Scott Galloway calculates that one NPR article drove 27,000 visits to his "Resist and Unsubscribe" site. Using conservative e-commerce conversion rates, he estimates this single piece of media led to a $6 million loss in market capitalization for large tech companies, demonstrating the tangible financial power of earned media in activism.
The "Resist and Unsubscribe" movement is based on the premise that withdrawing economic participation is the most powerful form of protest in a market-driven society. It's a low-effort way for citizens to exert influence, as markets respond more crisply to shifts in consumer behavior than to ideological arguments.

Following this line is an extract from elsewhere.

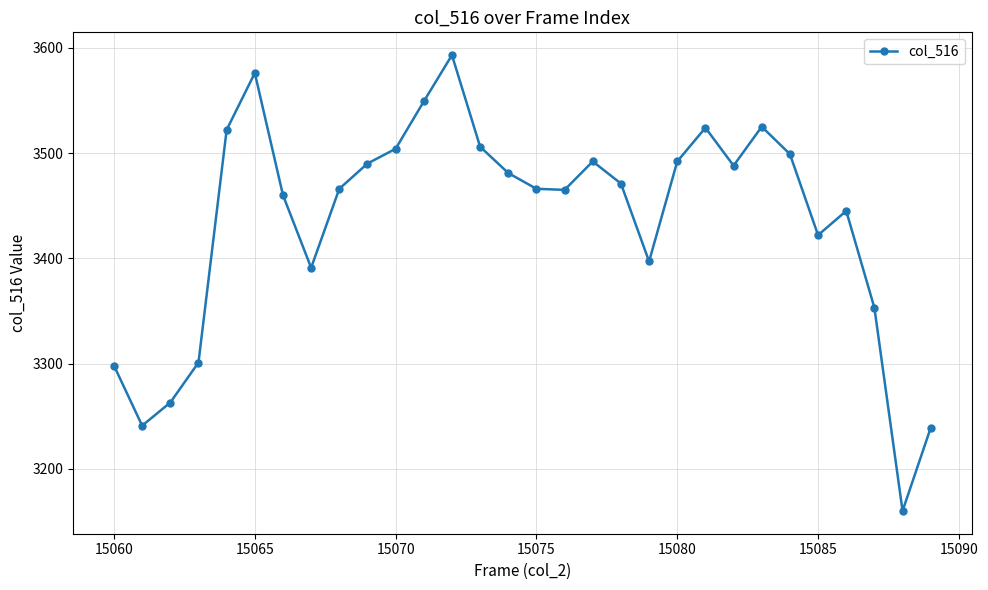

How many distinct data groups are displayed?

1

Activism is more effective when focused on the subscription revenue of tech companies. These firms are highly sensitive to churn, trade on high revenue multiples, and have political influence. This approach amplifies consumer signals far more than general boycotts requiring significant personal sacrifice.
Scott Galloway's "Resist and Unsubscribe" website traffic was declining until he appeared on traditional media outlets. This drove a significant resurgence in visitors, proving legacy media is crucial for amplifying and sustaining digital-native protest movements.
Due to high valuation multiples (8x-20x revenue), subscription-based businesses are exceptionally sensitive to activism. A small loss of subscribers can trigger a disproportionately massive drop in market capitalization, as seen when Netflix lost $50 billion after a minor churn.
Due to massive differences in revenue multiples, consumer spending cuts affect companies differently. A dollar lost by a high-multiple tech company like OpenAI (40x revenue) erases far more market cap than a dollar lost by a low-multiple retailer like Kroger (0.3x revenue). This gives consumers targeted leverage over Big Tech valuations.
Modern administrations, immune to moral outrage but sensitive to market fluctuations, can be influenced by targeted economic strikes. Mass unsubscriptions from major tech platforms can directly impact the stock market, forcing a political response where traditional protests fail.
Scott Galloway's "Resist and Unsubscribe" movement highlights the leverage individual consumers have. Each cancellation directly hits subscription revenues, which the market punishes severely, creating significant market cap loss from a small, individual action.
The real leverage in consumer boycotts is not the direct financial hit from cancellations. It's the media narrative about potential impact that creates pressure on employees, partners, and executives, ultimately forcing a corporate response—as seen when Disney reversed course on Jimmy Kimmel.
Scott Galloway provides a quantifiable breakdown of how a single social media post from a celebrity like Chelsea Handler can trigger thousands of unsubscribes, directly translating into a $1.2 million loss in market capitalization for the targeted companies.
To effectively exert economic pressure, focus on the 'soft tissue' of the economy. A small disruption in the subscription revenue of major tech companies has a disproportionately large impact on their market capitalization and investor sentiment, making it a more potent lever for change than boycotting essential goods.